Lee Robinson targets major insurers for collapse amid private credit risks

1 hour ago 13

Lee Robinson is back at the doomsday trade. The founder of London-based hedge fund Altana Wealth, who famously turned a $20 million short position on subprime mortgages into $200 million before the 2008 financial crisis, is now placing bearish bets against some of the biggest names in the insurance industry.

His target: the $1.8 trillion private credit market, and the insurers who have gorged on it.

The 2008 playbook, updated

Altana Wealth has increased its positions against major insurers through credit default swaps, essentially insurance policies that pay out when the underlying entity runs into trouble. The firm’s targets include MetLife, Lincoln National, and Berkshire Hathaway, three companies with significant exposure to private credit assets.
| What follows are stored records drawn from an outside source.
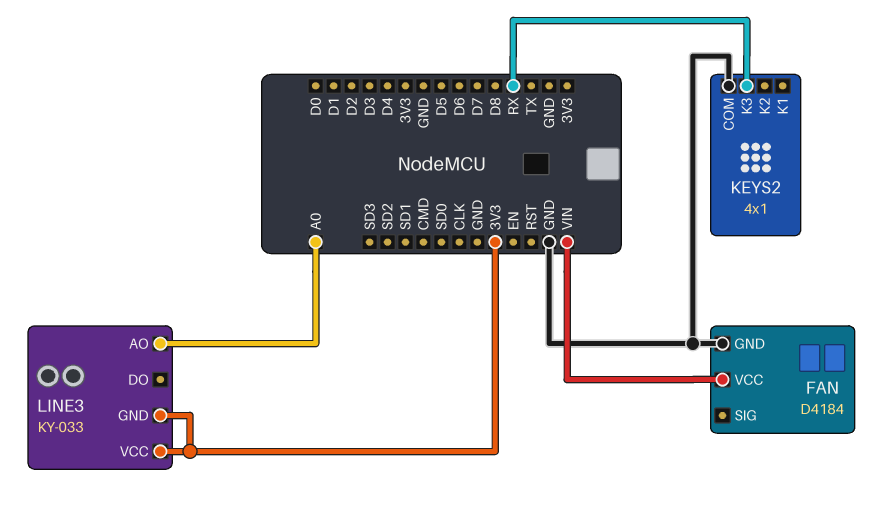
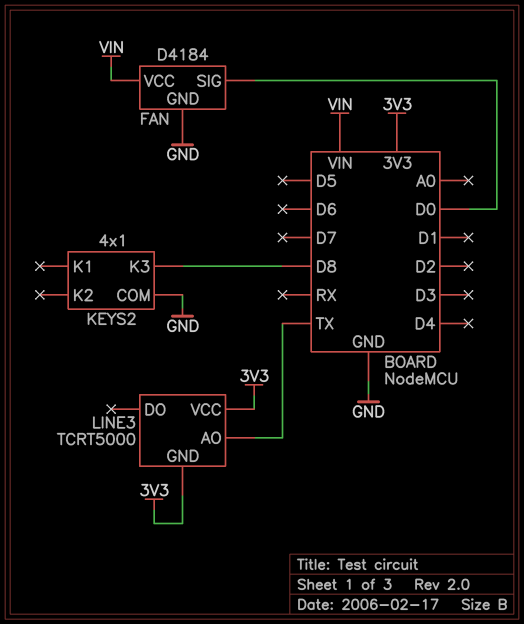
FAN pin SIG: none -> D0
KEYS2 pin K3: RX -> D8
LINE3: KY-033 -> TCRT5000
LINE3 pin AO: A0 -> TX

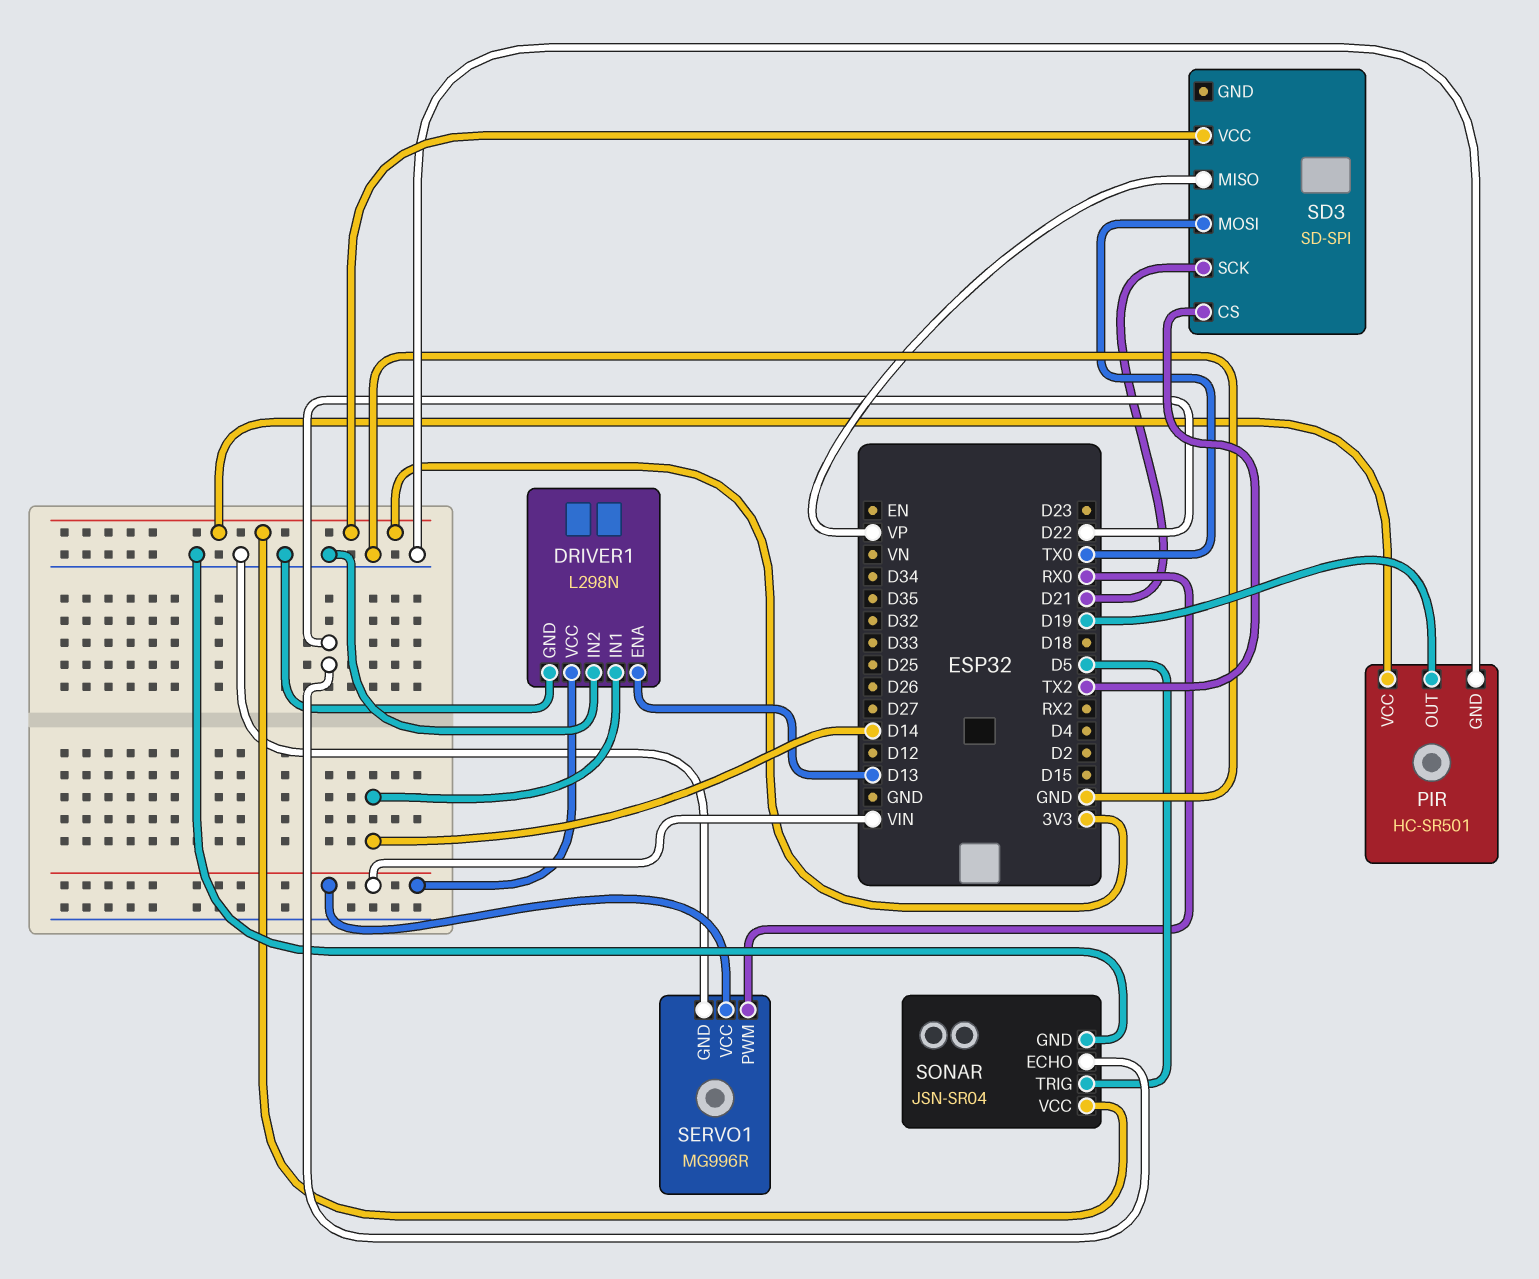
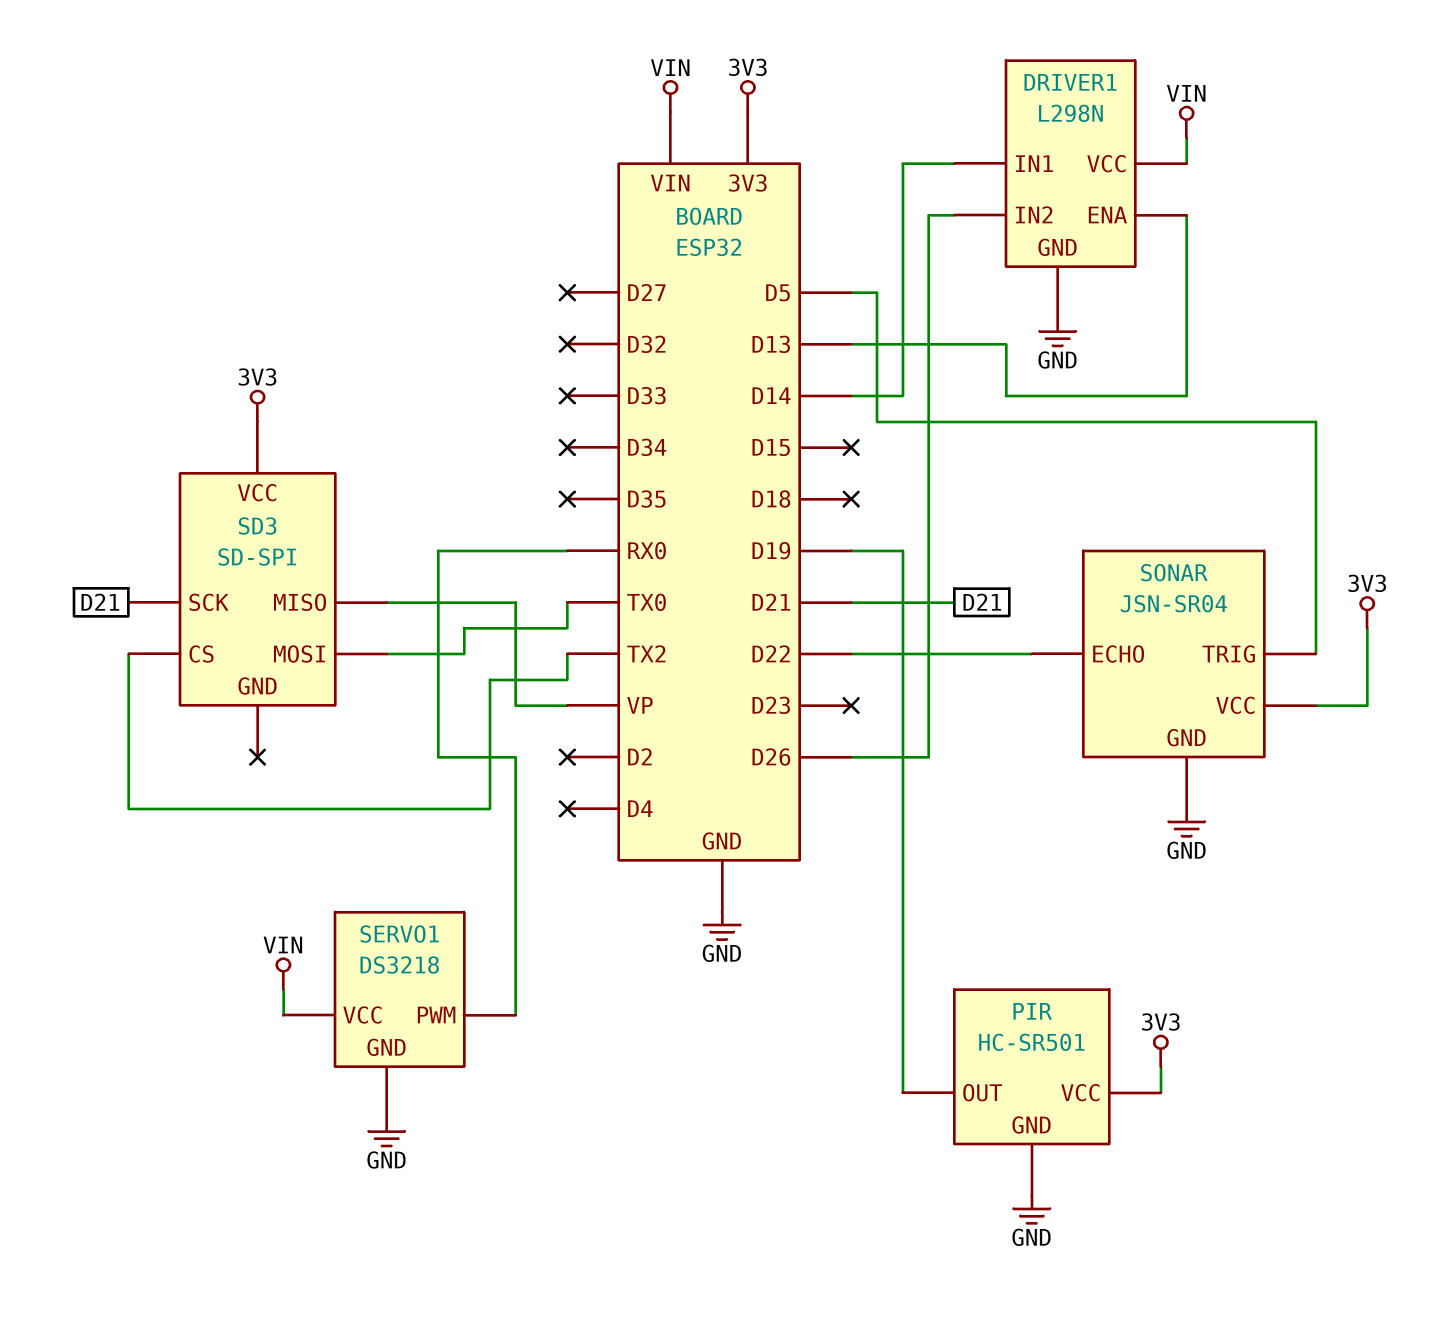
DRIVER1 pin IN2: GND -> D26
SERVO1: MG996R -> DS3218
Net notional CDS bets on US insurers have swelled to $5.5 billion as of May 22, 2026. That figure was under $4.9 billion at the end of 2025, meaning roughly $600 million in additional bearish positioning has piled in over the first five months of this year.

Why insurers are the canary

Since 2020, insurers have aggressively expanded their private credit portfolios, fueled by low interest rates and regulatory frameworks that made these investments attractive from a capital perspective.

Robinson has likened the current low-volatility environment to August 2008, the month before Lehman Brothers collapsed.

Altana Wealth is also preparing to launch a dedicated tail-protection fund designed to hedge against three specific risks: stress in private credit, a cooling artificial intelligence boom, and deteriorating liquidity conditions across markets.

What Robinson’s 2008 track record means for this bet

Robinson’s credibility on this type of trade is difficult to dismiss. His 900% return shorting subprime mortgages before the last crisis puts him in a very small club of investors who correctly identified systemic risk before the rest of the market caught on.

The CDS market itself is telling a story. When net notional positions against an entire sector jump by more than $600 million in five months, it suggests Robinson isn’t the only one seeing ghosts of 2008.

What this means for crypto investors

Historical patterns are instructive here. The March 2020 COVID crash saw Bitcoin drop roughly 50% in a single day, not because anything changed about Bitcoin’s fundamentals, but because institutional investors liquidated everything to cover margin calls and raise cash.

Despite his historical engagement with cryptocurrencies, Altana Wealth’s current focus remains firmly within the credit and insurance derivative sectors, showing no direct connection to the crypto market in this instance.